Job destruction can be avoided - IDESA


Report Nº: 77818/10/2018

Job destruction can be avoided

Exchange rate volatility, very high interest rates and accelerating inflation are causing severe stress on SMEs. Although the latest official data on registered private salaried employment (June 2018) do not show significant losses, it is foreseeable that if the recession continues the destruction of jobs will accelerate.

The fiscal and monetary conditions (where between the fiscal deficit and the very short-term bonds of the Central Bank practically equal the total amount of money held by the public), leave little room for maneuver to relax the financial suffocation of companies. Hence, there is an urgent need to think of innovative tools to mitigate the social impacts of the crisis and prepare the conditions for a rapid recovery.

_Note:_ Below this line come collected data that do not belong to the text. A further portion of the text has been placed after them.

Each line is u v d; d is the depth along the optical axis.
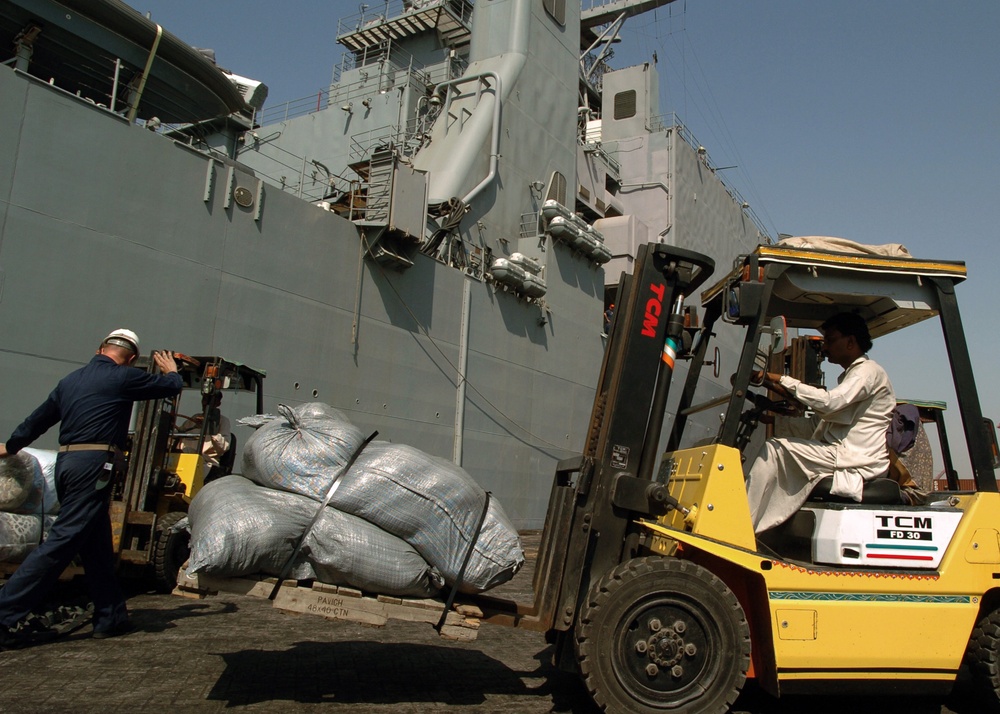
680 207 21.80
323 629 5.20
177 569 6.59
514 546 3.56
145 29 10.67
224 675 3.82
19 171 8.41
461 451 13.99
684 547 3.70
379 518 3.40
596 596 3.29
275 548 3.24
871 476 3.71
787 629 3.36
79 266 8.91
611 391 3.78
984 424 3.82
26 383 8.36
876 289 3.90
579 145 19.92
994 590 3.68
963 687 4.30
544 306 16.23
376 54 20.28
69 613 5.20
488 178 15.09
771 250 3.78
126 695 3.40
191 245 10.12
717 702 3.27
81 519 4.31
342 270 12.22
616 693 3.22
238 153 18.80
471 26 17.67
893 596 3.48
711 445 3.76
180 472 6.95
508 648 4.96
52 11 9.82
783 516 3.73
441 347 13.82
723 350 19.92
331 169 17.69
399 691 3.69
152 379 4.57
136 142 9.61
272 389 11.02
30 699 3.30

The strategies applied by Germany during the 2008 crisis are very instructive. To see its results, it is useful to take a look to data from the OECD’s “Employment Outlook 2018“. According to this source, between 2007 and 2017 it is observed that:

  • In Italy the employment rate was stagnant at 58% of the working-age population.
  • In France the employment rate rose barely from just 64% to 65% of the working-age population.
  • In Germany, on the other hand, the employment rate rose from 69% to 75% of the working-age population.

These data show the very much better performance of the German labor market from the crisis of 2008 to the present. This good generation of jobs explains why unemployment in Germany is below 4% while in Italy the unemployment rate is 11% and in France 9% of the active population. These are very revealing evidences because they arise from a comparison between the three largest countries of the European Union that also have comparable economic structures.

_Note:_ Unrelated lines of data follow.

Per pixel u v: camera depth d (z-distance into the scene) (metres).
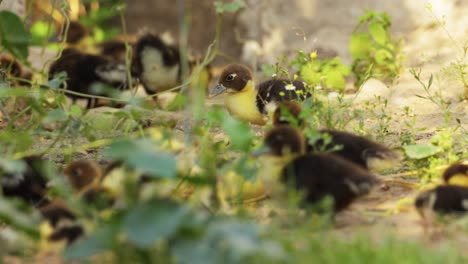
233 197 8.62
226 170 8.35
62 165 11.22
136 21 23.67
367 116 14.03
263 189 8.78
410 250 6.59
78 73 15.15
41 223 7.45
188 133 9.22
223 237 6.05
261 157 8.39
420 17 20.50
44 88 10.81
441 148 10.29
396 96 15.71
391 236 6.92
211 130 12.73
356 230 7.82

What helped Germany to protect first and then to multiply jobs? Surely several factors operate, but a study published in the Journal of Economic Perspectives entitled “From Sick Man of Europe to Economic Superstar: Germany’s Resurgent Economy” identifies the most important ones. It points out that Germany’s hallmark is its model of collective bargaining. Although all three countries have sectorial collective agreements, in Germany exists the so-called “opening clause“. This regulation enables the employer to deviate from the sectorial collective agreement and negotiate an agreement at company level, provided that there is an agreement between the employer and all its workers. This is a method widely used by sole owners, family businesses and small companies to adapt the organization of work and the remunerations to their possibilities. The most interesting thing is that an instrument designed to deal with the crisis proved to be equally effective in promoting employment after the crises were over.

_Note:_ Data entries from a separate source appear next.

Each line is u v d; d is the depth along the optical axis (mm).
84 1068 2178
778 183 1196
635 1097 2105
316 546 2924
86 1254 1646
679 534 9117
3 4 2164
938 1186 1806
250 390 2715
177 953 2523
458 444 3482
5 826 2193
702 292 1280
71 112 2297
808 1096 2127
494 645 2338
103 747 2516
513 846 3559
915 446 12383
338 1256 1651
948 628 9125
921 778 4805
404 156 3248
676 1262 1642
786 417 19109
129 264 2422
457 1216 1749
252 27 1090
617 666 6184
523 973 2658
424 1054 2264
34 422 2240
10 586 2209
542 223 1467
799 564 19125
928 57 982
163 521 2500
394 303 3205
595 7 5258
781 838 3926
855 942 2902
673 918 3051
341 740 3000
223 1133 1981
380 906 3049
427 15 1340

In Argentina, a sectorial collective bargaining model also prevails, as in these European countries. Only large companies have the possibility of applying for a company level agreement. If a rule similar to Germany were adopted, SMEs could be given the same possibility in Argentina. Through agreements between the employer and all its workers, with the approval of the local labor authority, smaller companies could negotiate specific internal rules to preserve jobs in the crisis and facilitate their creation in the recovery phase.

Congress has demonstrated to be incapable of advancing in modernizing labor regulations. Faced with the urgencies imposed by the crisis, it is urgent to seek simpler and more innovative solutions. One of them is to allow employers and workers to agree on rules within their companies to protect their jobs and promote the creation of new ones once the crisis subsides.